Why Prolactin is screened during fertility testing?

 Role of prolactin in body

It is during fertility evaluation many patients come to know about the importance of the hormone Prolactin. Prolactin is a hormone produced by the pituitary gland in the brain. It’s also known as PRL or lactogenic hormone. Prolactin is mainly used to help women produce milk after childbirth. It’s important for both male and female reproduction. The role of prolactin in female is related to milk secretion after childbirth.

One of the main regulators of the production of prolactin from the pituitary gland is the hormone called dopamine, which is produced by the hypothalamus, the part of the brain directly above the pituitary gland. Dopamine reduces prolactin production, so the more dopamine there is, the less prolactin is released. Prolactin itself enhances the secretion of dopamine, so this creates a negative feedback loop.

Oestrogen is another key regulator of prolactin and has been shown to increase the production and secretion of prolactin from the pituitary gland. Studies have shown small increases in prolactin in the blood circulation of women during stages of their reproductive cycle where oestrogen levels are at their highest. This is also the case during and after pregnancy, which makes sense, since a higher level of circulating prolactin is needed to cause lactation to start.

In addition to dopamine and oestrogen, a whole range of other hormones can both increase and decrease the amount of prolactin released in the body, with some examples being thyrotropin-releasing hormone, oxytocin and anti-diuretic hormone.

What are the normal levels of serum prolactin? Are they different in men and women?

In humans, prolactin is produced both in the front portion of the pituitary gland, it is also produced in the uterus, immune cells, brain, breasts, prostate, skin and adipose tissue. The normal serum prolactin level is less than 30 ng/mL, depending on the laboratory. Women tend to have slightly higher levels than men, probably because of estrogen stimulation of prolactin secretion.

Why Prolactin is screened during fertility testing?

Elevated prolactin levels interfere with
the secretion of reproductive hormones from the brain (hypothalamus), resulting in a decrease in circulating levels of estrogen (female) or testosterone(male).
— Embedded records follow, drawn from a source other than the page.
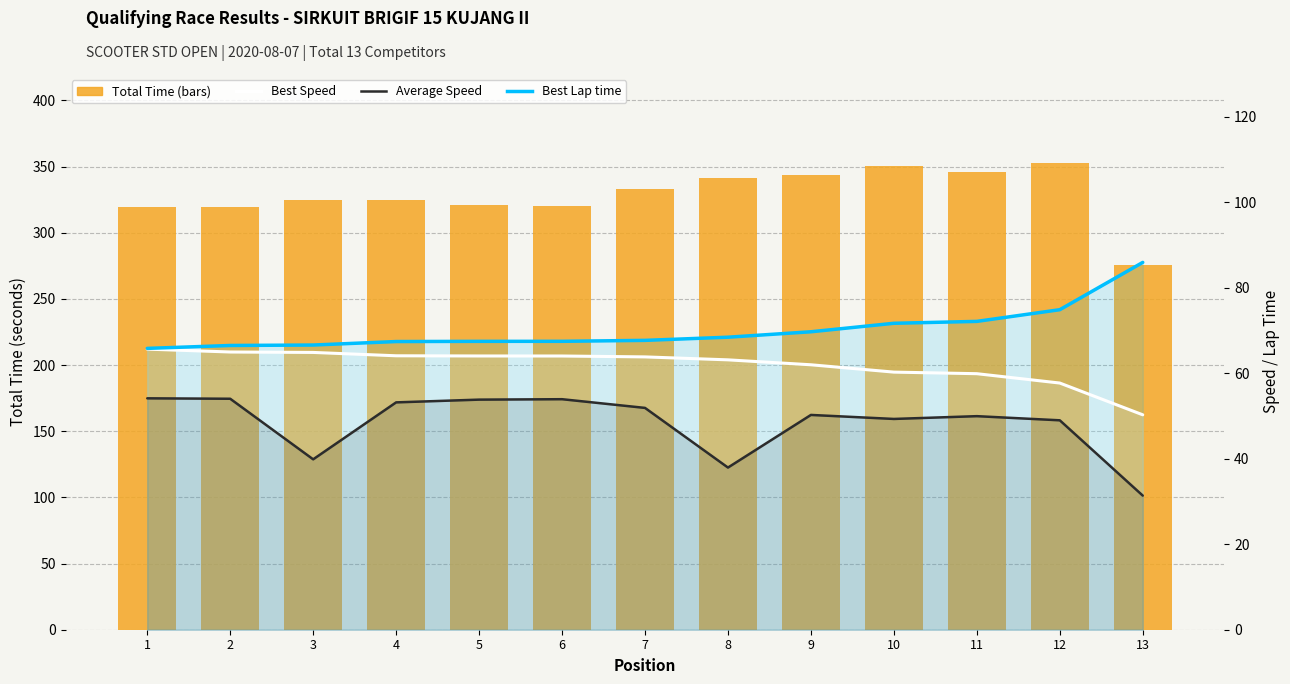

What is the average value of the Average Speed series?

48.4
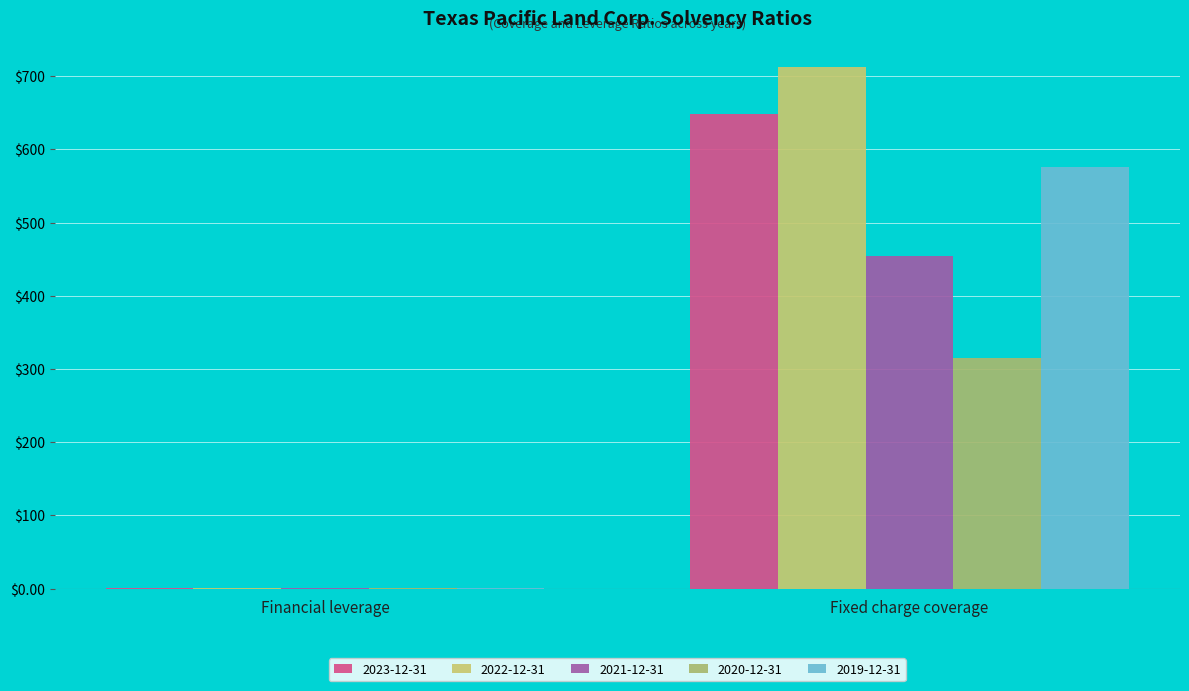

Is it true that 2021-12-31 equals 1.8 at Financial leverage?

False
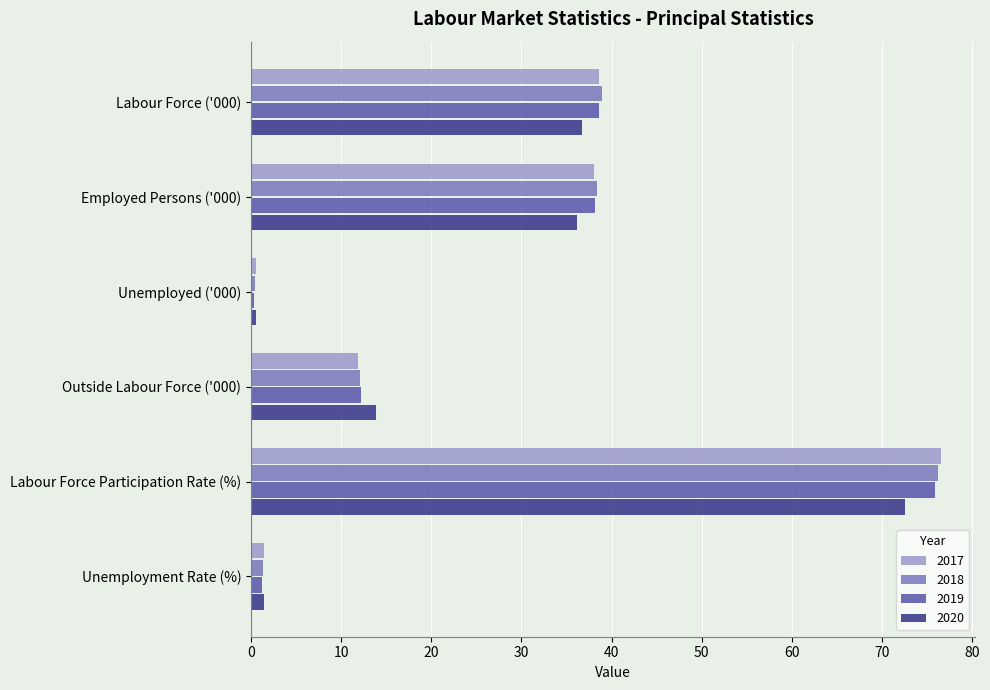

What is the sum of all 2019 values?

166.4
This can lead to infertility, menstrual irregularity, and absence of menstruation in women, and loss of sexual interest in both men and women.

When elevated Prolactin is considered to be normal?

Prolactin is found to be elevated in pregnancy and
lactation. During the later half of pregnancy, the prolactin level may reach 200 to 300 ng/mL . It then continues to rise acutely at the time of breastfeeding. Prolactin values are also elevated during sleep, strenuous exercise, stress, and nipple stimulation. In these cases, the elevation is mild, below 50 ng/mL.

What are the causes of increased Prolactin level?

There are many factors which increase prolactin level like:
1) Injury to head and brain
2) Surgery on the brain
3) Thyroid dysfunction like hypothyroidism
4) Intake of medications like antidepressants, estrogen etc.
5) Medical disorders like kidney failure, Herpes infection
6) Tumors of the brain
7) Mental Stress

What is Galactorrhea (excess milk secretion)?

Galactorrhea is the discharge of milk from the breast not associated with pregnancy or lactation. It is a typical symptom of prolactin-secreting tumors. Galactorrhea is uncommon in men but may be seen in association with decreased reproductive function.

What are the symptoms of Prolactin tumors in men and women?

The major symptoms of elevated prolactin values in men are decreased reproductive and sexual performance. In advanced cases the patient experiences headaches and visual field defects related to the size of the tumour.

Women are more likely to seek evaluation early in the
disease process, when infertility or menstrual irregularities prompt an evaluation of their hormonal
status. Symptoms may be ignored or attributed to psychological causes in men and hence present at an advanced stage of disease.

There is a much higher prevalence of small tumours in women possibly due to oestrogen which may promote the appearance of smaller and less aggressive prolactin-secreting tumours.

What happens if there is insufficient secretion of Prolactin?

The condition of having too little prolactin circulating in the blood is called hypoprolactinaemia. This condition is very rare and may occur in people with pituitary underactivity.

A reduced prolactin level can lead to insufficient milk being produced after child birth. People with low prolactin levels usually do not have any specific medical problems, but might have low immunity against disease.